GIVEN DATA Start Marker

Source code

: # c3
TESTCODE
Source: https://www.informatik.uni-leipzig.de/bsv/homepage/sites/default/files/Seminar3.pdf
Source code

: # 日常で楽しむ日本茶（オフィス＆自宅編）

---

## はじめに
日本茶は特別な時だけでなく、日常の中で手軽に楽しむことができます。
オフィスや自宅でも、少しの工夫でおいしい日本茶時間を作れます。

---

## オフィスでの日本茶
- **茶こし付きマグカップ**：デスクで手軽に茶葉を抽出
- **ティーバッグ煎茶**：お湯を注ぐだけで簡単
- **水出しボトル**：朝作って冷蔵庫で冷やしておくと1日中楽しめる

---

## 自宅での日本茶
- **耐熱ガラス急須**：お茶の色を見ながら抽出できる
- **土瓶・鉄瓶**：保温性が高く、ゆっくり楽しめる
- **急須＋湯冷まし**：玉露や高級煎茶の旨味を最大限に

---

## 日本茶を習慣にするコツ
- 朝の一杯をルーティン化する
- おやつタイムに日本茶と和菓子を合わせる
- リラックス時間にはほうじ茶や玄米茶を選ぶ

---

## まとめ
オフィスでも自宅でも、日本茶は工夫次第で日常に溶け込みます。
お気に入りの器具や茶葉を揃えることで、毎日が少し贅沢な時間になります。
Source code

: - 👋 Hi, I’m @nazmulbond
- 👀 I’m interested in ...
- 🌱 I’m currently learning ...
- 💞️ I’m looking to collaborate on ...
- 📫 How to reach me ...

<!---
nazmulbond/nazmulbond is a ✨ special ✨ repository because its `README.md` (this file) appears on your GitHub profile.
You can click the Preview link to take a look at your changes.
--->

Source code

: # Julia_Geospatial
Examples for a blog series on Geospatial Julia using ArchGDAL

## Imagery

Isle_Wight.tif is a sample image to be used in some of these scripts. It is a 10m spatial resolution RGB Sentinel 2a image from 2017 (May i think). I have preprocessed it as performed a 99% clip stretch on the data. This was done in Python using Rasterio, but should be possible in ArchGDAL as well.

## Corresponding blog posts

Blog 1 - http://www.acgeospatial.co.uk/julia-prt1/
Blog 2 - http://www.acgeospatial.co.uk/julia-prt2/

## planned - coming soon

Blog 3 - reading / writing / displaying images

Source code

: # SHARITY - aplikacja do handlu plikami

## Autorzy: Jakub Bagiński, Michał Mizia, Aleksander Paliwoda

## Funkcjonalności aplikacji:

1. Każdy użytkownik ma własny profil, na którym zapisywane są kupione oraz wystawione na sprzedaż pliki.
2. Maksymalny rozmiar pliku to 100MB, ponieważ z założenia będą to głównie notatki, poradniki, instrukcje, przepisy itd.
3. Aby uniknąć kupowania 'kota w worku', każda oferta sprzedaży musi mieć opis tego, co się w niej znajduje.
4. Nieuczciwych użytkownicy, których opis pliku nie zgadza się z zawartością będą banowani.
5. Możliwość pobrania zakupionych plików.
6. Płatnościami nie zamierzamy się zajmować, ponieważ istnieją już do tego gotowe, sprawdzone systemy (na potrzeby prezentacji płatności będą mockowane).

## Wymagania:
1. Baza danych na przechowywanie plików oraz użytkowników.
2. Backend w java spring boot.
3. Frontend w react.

GIVEN DATA End Marker

**WHAT TO WORK ON**
Please count the lines above that contain the string "pliku" and reply with only that number.

**YOUR RESPONSE**
2